Once upon the time, by the beginning of the 90's, in the very deep of L.A.'s underground rap community, there was a cult band named Unity Committee. Those, however, did not live long. They split soon into two distinct entities, and each engaged in very different directions. The first of the two, the most famous, was Jurassic 5, and it tried to resurrect the playful and insouciant spirit of the old school. The second was Darkleaf, and it chose another way, more experimental, less secure, darker; and, to be genuine, quite superior.
Ubiquity :: 2002 :: buy this record
Darkleaf was made of several people: 4 MCs, named Kemit, Metalogik, Jahli and Longevity, some of them making beats as well, and a DJ, Mixmaster Wolf, also a member of Stones Throw Records' Breakestra. The number was roughly the same as for Jurassic 5, but here was the only common factor between both acts. Concerning all the rest, F... the People was the complete opposite of any music ever proposed by the others.
Jurassic 5 wanted to display a happy and positive mood; Darkleaf preferred philosophy and abstract poetry, their lyrics sounded paranoid, they brought the listeners in some dystopia of theirs. The funny guys from the other band liked playful and retro flows; those rapped in one breath, off beat, à la spoken word. The former were hip-hop purists; the latter claimed their love for Sun Ra or Jimi Hendrix. Our revivalists liked cheerful and bouncy beats; the others preferred a sober production signed Lodge Infinite, made of heavy scratches, abrasive and venomous loops, strange sounds or gloomy science-fiction beats.

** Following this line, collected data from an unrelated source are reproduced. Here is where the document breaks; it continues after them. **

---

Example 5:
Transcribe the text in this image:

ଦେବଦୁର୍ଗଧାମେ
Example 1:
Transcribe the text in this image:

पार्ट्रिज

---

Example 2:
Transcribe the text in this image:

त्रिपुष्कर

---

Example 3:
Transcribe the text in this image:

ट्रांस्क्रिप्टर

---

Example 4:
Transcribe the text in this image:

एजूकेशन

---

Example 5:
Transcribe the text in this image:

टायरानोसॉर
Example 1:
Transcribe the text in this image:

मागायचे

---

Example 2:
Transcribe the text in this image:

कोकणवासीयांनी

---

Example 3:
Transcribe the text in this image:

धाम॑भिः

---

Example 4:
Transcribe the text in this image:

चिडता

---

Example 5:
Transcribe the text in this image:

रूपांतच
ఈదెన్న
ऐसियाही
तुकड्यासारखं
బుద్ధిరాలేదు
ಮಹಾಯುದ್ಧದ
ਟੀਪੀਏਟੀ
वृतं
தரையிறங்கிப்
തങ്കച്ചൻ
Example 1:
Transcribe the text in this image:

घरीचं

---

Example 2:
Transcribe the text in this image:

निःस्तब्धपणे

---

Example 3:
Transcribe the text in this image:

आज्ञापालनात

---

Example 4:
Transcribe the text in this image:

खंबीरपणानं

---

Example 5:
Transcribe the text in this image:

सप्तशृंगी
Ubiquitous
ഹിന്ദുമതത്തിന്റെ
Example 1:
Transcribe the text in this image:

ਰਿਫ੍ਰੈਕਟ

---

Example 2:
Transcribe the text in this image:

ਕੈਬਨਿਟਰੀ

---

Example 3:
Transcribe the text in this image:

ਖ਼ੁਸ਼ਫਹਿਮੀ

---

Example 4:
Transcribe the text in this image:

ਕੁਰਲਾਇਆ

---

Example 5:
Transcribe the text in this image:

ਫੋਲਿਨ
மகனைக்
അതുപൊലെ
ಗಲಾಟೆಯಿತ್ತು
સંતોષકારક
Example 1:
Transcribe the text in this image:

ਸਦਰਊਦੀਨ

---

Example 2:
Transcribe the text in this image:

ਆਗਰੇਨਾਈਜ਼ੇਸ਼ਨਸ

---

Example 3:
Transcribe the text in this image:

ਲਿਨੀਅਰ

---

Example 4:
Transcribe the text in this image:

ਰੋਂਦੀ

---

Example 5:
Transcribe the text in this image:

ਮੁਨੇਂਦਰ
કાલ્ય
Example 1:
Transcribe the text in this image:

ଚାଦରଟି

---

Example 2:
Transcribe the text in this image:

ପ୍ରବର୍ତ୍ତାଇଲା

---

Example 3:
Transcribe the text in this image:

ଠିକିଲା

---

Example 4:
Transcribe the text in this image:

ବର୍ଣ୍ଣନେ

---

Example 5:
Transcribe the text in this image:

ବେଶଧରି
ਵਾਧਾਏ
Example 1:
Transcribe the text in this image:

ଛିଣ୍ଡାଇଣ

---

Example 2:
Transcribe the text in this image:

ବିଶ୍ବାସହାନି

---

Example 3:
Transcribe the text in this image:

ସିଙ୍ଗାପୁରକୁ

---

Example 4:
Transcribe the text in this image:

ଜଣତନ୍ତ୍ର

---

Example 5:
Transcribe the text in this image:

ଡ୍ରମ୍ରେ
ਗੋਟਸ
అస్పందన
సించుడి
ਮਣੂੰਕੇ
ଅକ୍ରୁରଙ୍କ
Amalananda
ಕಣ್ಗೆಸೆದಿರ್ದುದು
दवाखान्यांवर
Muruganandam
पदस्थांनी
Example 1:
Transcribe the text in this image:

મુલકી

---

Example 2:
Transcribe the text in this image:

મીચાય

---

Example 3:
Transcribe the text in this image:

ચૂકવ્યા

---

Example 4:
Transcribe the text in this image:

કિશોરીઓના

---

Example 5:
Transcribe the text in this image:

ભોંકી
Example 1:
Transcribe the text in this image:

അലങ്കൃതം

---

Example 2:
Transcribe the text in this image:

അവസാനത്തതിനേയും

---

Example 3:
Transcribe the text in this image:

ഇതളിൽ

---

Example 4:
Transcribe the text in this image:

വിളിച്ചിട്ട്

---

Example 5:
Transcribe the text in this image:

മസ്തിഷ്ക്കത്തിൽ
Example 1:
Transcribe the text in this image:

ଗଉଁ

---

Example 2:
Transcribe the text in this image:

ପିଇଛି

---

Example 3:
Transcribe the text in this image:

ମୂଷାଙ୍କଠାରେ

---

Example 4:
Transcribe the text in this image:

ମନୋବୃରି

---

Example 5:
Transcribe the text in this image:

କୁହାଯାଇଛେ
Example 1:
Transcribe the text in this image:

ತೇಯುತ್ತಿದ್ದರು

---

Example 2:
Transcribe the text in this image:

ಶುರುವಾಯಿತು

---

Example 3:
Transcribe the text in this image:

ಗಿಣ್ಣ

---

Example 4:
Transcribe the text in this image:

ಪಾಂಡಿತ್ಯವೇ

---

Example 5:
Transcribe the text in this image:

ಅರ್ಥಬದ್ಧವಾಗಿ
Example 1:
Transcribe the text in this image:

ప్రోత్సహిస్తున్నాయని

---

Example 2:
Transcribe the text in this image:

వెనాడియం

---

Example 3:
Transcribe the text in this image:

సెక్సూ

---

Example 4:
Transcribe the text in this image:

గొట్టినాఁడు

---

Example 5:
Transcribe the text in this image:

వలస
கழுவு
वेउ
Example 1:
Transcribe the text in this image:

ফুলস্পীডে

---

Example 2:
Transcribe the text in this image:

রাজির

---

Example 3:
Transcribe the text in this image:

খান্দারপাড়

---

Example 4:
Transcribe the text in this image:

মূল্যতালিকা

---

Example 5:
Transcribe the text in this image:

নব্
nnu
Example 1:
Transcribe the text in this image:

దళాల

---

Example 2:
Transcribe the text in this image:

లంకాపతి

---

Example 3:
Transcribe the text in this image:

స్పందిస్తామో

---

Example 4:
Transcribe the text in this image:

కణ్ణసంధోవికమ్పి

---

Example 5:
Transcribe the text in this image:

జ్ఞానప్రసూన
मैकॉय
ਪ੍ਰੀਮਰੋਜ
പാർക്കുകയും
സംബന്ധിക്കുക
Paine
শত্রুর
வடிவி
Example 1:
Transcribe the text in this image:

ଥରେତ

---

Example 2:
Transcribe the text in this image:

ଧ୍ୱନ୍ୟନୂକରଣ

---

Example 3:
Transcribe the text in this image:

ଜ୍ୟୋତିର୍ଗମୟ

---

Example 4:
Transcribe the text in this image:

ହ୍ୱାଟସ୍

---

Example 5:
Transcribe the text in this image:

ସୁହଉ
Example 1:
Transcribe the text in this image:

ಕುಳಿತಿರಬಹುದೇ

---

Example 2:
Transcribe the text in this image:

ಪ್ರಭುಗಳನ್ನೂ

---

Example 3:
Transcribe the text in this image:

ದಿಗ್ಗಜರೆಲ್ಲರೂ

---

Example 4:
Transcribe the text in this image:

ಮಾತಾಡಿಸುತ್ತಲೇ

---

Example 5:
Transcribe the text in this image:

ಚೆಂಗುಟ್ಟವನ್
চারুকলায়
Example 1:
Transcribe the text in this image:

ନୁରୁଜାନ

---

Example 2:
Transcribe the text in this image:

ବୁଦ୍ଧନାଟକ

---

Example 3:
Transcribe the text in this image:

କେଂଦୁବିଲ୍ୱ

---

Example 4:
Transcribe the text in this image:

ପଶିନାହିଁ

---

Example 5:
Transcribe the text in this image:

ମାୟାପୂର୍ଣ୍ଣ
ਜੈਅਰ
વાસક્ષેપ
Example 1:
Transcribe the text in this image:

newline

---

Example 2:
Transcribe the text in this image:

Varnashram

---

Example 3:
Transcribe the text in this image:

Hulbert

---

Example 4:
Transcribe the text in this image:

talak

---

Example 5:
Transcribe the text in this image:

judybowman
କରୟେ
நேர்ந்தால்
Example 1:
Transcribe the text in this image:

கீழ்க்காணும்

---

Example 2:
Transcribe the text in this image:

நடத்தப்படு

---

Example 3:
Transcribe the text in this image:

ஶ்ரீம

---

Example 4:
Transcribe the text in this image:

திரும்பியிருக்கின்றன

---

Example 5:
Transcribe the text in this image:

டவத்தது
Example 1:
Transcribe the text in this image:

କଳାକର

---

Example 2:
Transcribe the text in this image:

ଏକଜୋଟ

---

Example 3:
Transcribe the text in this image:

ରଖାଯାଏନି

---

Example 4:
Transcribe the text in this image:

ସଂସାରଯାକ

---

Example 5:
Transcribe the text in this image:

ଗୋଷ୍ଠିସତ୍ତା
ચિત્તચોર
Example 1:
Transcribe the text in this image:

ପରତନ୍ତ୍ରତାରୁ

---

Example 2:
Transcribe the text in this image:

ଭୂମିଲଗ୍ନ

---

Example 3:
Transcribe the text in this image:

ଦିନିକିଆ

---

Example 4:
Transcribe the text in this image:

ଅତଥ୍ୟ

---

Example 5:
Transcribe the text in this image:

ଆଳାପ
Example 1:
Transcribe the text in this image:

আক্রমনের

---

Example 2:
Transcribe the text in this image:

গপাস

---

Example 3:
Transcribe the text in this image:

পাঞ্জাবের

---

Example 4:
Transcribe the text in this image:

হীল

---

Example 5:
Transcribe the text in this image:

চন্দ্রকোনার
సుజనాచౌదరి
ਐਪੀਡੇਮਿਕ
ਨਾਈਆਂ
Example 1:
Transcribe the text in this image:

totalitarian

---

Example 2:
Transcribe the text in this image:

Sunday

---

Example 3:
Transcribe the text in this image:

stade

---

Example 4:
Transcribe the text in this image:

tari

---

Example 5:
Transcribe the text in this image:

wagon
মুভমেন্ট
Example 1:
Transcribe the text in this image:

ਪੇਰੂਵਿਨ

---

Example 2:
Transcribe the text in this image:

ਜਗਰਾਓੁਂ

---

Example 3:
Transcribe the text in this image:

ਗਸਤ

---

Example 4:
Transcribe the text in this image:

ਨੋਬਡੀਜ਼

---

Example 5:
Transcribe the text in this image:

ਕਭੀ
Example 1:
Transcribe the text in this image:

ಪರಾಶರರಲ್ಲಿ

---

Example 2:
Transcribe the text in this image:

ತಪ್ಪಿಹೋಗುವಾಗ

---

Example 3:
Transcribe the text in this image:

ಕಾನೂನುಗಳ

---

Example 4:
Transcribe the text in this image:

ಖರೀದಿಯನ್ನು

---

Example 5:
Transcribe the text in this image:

And it was delicious, starting from the hallucinatory guitar, the unhealthy scratches and the weighty beat of the fabulous "Eclectic Storm". With weird details scattered here and there, the atmospheric beat of "Triple Stages", the disturbing sitar of "Jahlude", the Hispanic horns of "Sounds of Armageddon" and the hypnotic "Spanish Fly", featuring P.E.A.C.E. from the Freestyle Fellowship, F... The People turned out to be a true masochistic pleasure.
Oh, and there was another major difference between the two offshoots of Unity Committee. Despite their lack of huge success, Jurassic 5 benefited at least from the critics' favor, while Darkleaf had none of the two. As usual, journalists were wrong: those fools praised the wrong band. Anyway, as said the title of this unique official album: "fuck the people".